Mr Herdman stated demand for business travel has been less affected. However, consumer confidence is still fragile, although there are some “tentative signs of recovery” in leisure travel demand, and a number of trade campaigns have been launched to promote travel and tourism both to and from Japan. On the cargo front, AAPA noted the important role Japan plans in global production and supply chains, adding that the “air cargo industry is working hard to support efforts to overcome component shortages and restore normal production flows”.
Meanwhile, Pacific Asia Travel Association (PATA) stated the latest figures from JNTO showed that both Japan’s inbound and outbound demand fell sharply in Mar-2011, by 50% and 18% respectively.

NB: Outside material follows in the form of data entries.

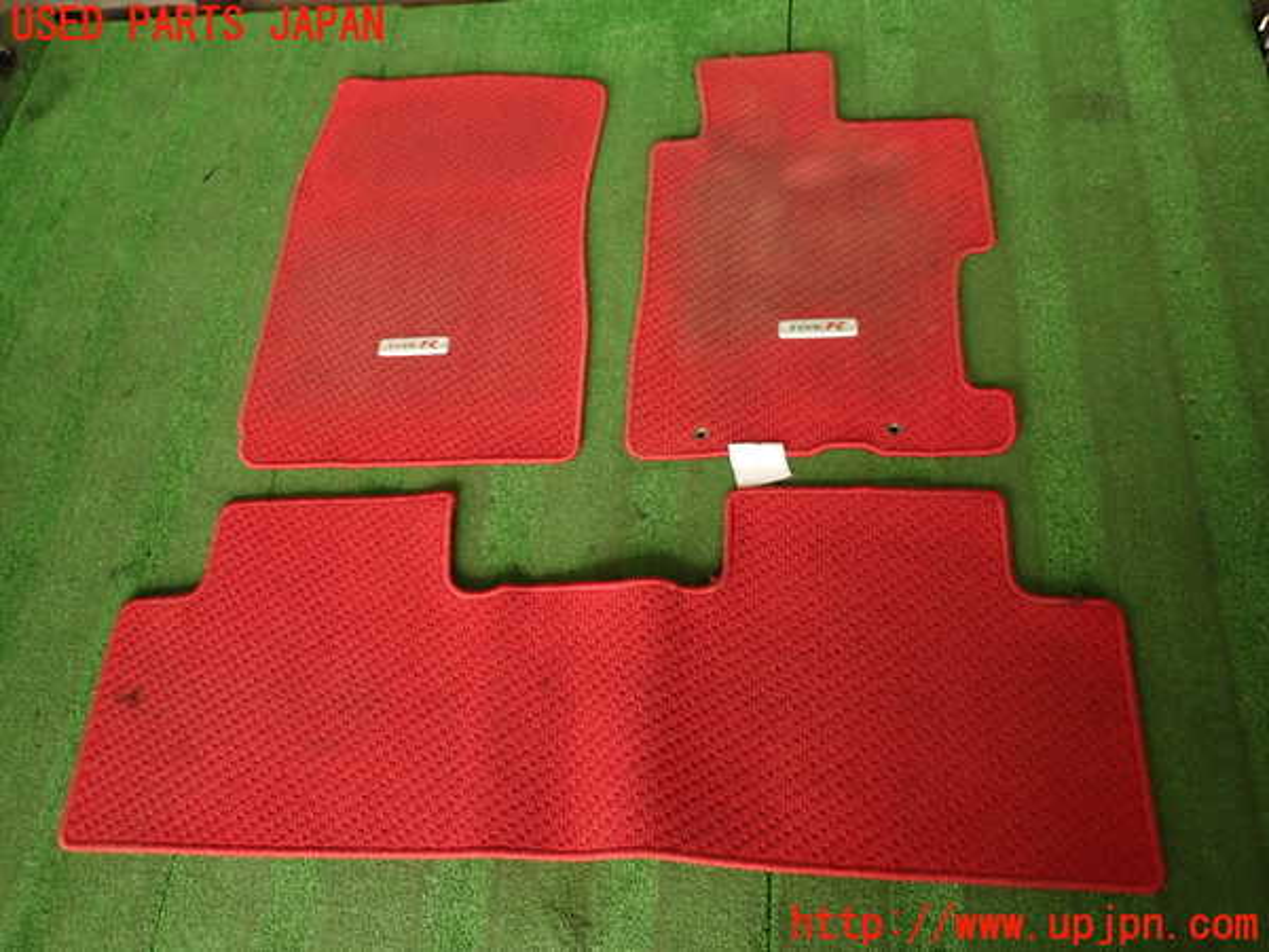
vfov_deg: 54.9
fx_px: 916
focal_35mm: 25
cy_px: 476
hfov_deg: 69.4
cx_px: 634
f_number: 2
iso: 100
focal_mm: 4.5
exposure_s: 1/60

Hopes are for a quick return to normalcy sometime from Jun-2011 onwards as the larger part of the country is not affected by the earthquake and tsunami and the on-going issues at the Fukushima Daiichi nuclear power plant. PATA stated is “hopeful of some form of recovery in the Japan and the Middle East markets in the second half of this year”.

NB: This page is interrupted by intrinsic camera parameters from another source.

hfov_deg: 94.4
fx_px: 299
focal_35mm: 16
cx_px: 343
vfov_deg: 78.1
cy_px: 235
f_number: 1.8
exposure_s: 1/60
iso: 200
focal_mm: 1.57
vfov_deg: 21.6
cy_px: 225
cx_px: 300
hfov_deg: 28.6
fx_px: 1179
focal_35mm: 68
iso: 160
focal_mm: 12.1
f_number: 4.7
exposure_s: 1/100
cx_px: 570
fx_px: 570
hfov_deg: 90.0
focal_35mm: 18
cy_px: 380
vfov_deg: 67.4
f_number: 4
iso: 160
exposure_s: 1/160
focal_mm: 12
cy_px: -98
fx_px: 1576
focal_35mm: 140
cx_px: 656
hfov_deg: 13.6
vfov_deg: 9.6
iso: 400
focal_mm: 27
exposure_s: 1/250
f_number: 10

Asia Pacific international visitor arrivals growth 5% in Feb-2011
Meanwhile, Pacific Asia Travel Association (PATA) stated international visitor arrivals into Asia and the Pacific in Feb-2011 increased 5% year-on-year with growth of 6% over the first two months of the year. February demand growth was to a certain degree impacted by the shift of the Lunar New Year from the middle of the month in 2010 to the first week of the month this year.

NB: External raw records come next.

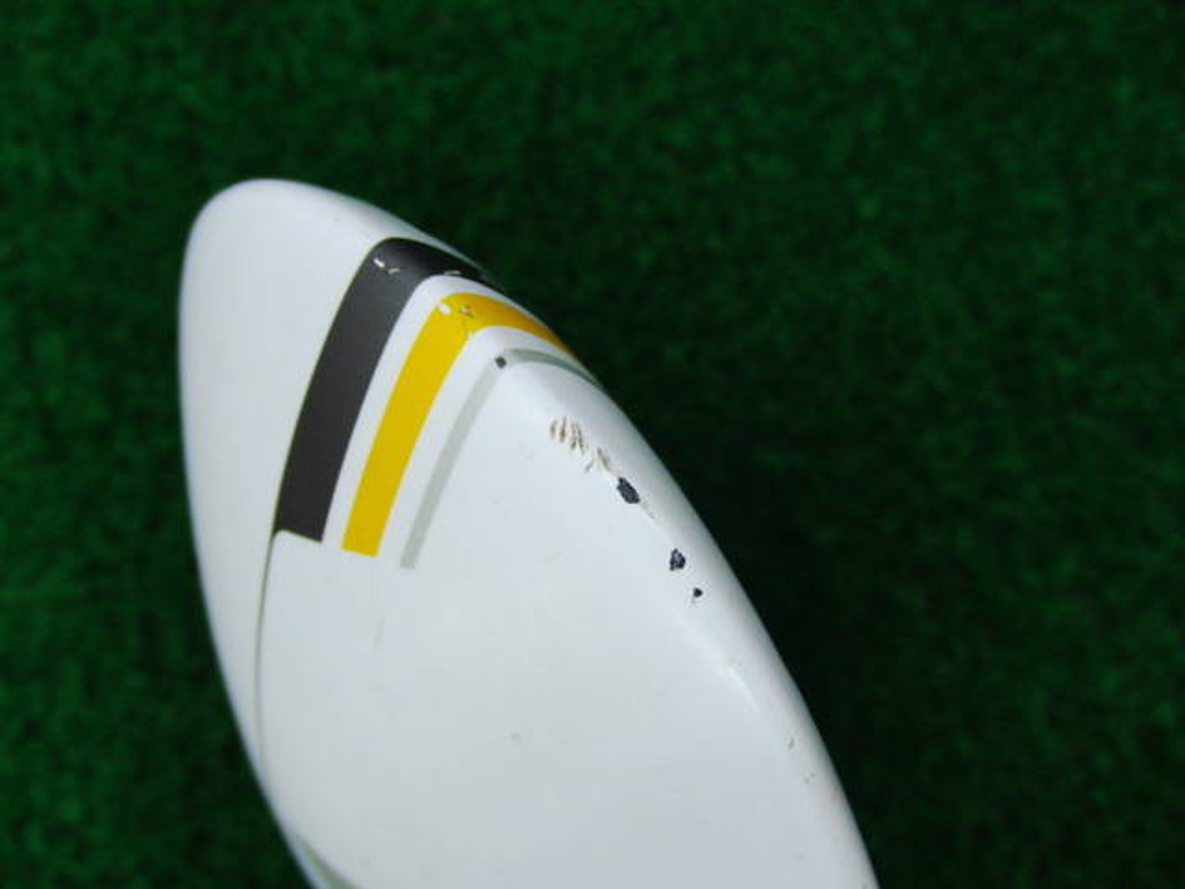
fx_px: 1267
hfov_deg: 50.1
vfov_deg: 38.7
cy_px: 444
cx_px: 592
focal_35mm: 37
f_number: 3.6
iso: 200
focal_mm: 6.42
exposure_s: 1/80
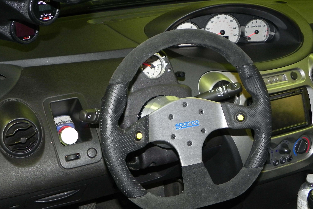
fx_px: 435
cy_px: 116
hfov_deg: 39.6
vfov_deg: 27.0
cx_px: 154
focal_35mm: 50
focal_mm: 8.2
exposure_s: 1/30
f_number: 3.2
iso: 200
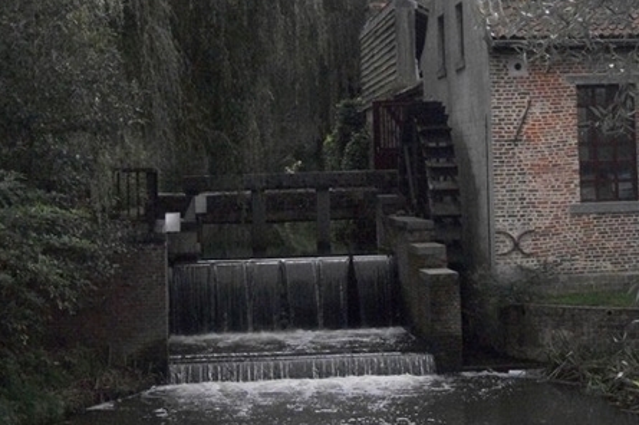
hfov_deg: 23.4
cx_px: 317
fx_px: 1543
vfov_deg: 15.6
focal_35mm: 87
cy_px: 70
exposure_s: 1/200
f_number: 4.1
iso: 640
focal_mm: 11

Asia Pacific international visitor arrival trends: Jan-2009 to Feb-2011
“Moderating growth was to be expected following last year’s impressive recovery. Going forward, economic fundamentals remain strong and the positive momentum is expected to continue but the aftermath of the tragic earthquake and tsunami in Japan and the political unrest in the Middle East and North Africa are expected to have a dampening effect on travel demand in the short-term,” PATA Director Strategic Intelligence Centre Kris Lim said.
South Asia continued to set the pace with the strongest arrivals growth from amongst the four sub-regions covered in Feb-2011mwith a gain of 15%. Two destinations involved in the hosting of the ICC Cricket World Cup 2011, India and Sri Lanka, recorded the fastest arrivals growth of 15% for the month. Arrivals to the Maldives (+13%) and Nepal (+12%) also grew strongly in February.
Travel demand to Southeast Asia remained robust with arrivals to the sub-region growing by 10% year-on-year, with the majority of the destinations recording double-digit gains in arrivals, led by Cambodia (+22%), Myanmar (+29%) and Vietnam (+22%).
Northeast Asia on the other hand registered a significantly slower growth of 3% in Feb-2011, but added 1.4 million more visitors. Chinese Taipei (+17%) maintained strong inbound growth but growth for other destinations in the sub-region were modest ranging from 2% (China, Hong Kong SAR and Japan) to 5% (Macau SAR).
International arrivals to the Pacific rose 4% in Feb-2011, with Australia registering a marginal decline (–0.2%) and New Zealand posting flat inbound growth of 0.2%. Arrivals to Vanuatu and Hawaii surged 71% and 12% respectively but the Marshall Islands and Northern Marianas reported double-digit declines for the month.
PATA also noted that the Middle East market provides some three million visitors to Asia Pacific annually. It is a significantly smaller origin market but one that has enjoyed robust growth in the past five years. However, the political unrest in the region this year has caused some drops in visitor numbers to Asia Pacific. One of the leading destinations for Middle East travellers in the region, Thailand, recorded a 15% fall in arrivals from that region in Mac-2011.